La entrada del club en cuestión empieza en un parque aledaño a un centro comercial futurista que tiene varios locales en subnivel. La compuerta da a la trastienda de esos locales. Es un laberinto en obra gris, en el que hay que bajar varias escaleras que pasan por túneles de concreto. Si uno observara desde el centro comercial, vería un local en remodelación: con latas de pintura, tablas de madera y sábanas. Al lado, hay un bar hasta cierto punto modesto, con lo mínimo: baños, mesas, más guardias de seguridad, un pinchadiscos, una barra pequeña y colchones individuales en las esquinas. Las fotos también están prohibidas. “El punto no es el lugar”, explica uno de los asistentes, “sino que lo encuentres y puedas pasar”. La admisión es exclusiva para amigos y conocidos de los dueños, que han montado un after hours que cierra al amanecer.

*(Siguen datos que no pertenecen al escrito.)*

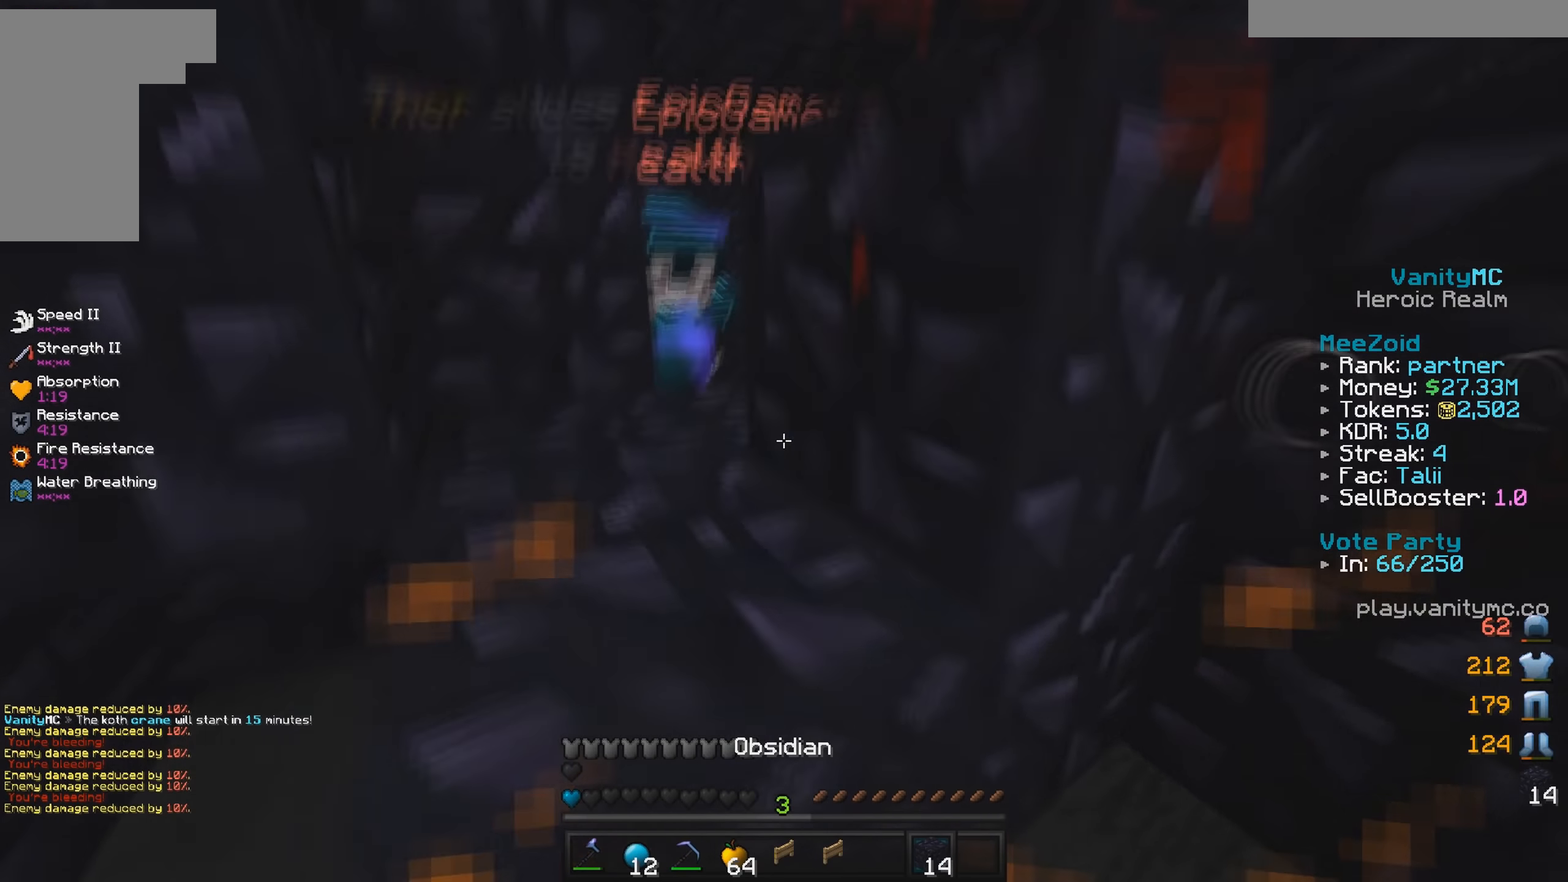
{"dt_ms": 500, "keys": ["s"], "mouse": ["right"], "events": [[50, "s", "down"], [450, "a", "up"]]}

Las invitaciones son cada vez más comunes y las opciones, más variadas: clubes que bajan la cortina, azoteas que se convierten en bares, discotecas ocultas bajo las fachadas de los edificios y viejos conocidos que han regresado para reclamar su clientela, desde el acaudalado barrio de Polanco hasta las unidades habitacionales de zonas populares. En la colonia Juárez, en el centro de la ciudad, un antiguo taller automotor se transforma cada sábado en un antro gay de música electrónica. No tiene marquesina ni anuncios, y trata de que sus clientes no pasen mucho tiempo en la calle para no levantar sospechas. “Ya me hacía falta, aunque sé que me la estoy jugando”, dice Arturo, tras pedir el primer trago. En medio de una normalidad que se resiste a llegar, en la región del país más golpeada por la pandemia, las copas se han vuelto a llenar.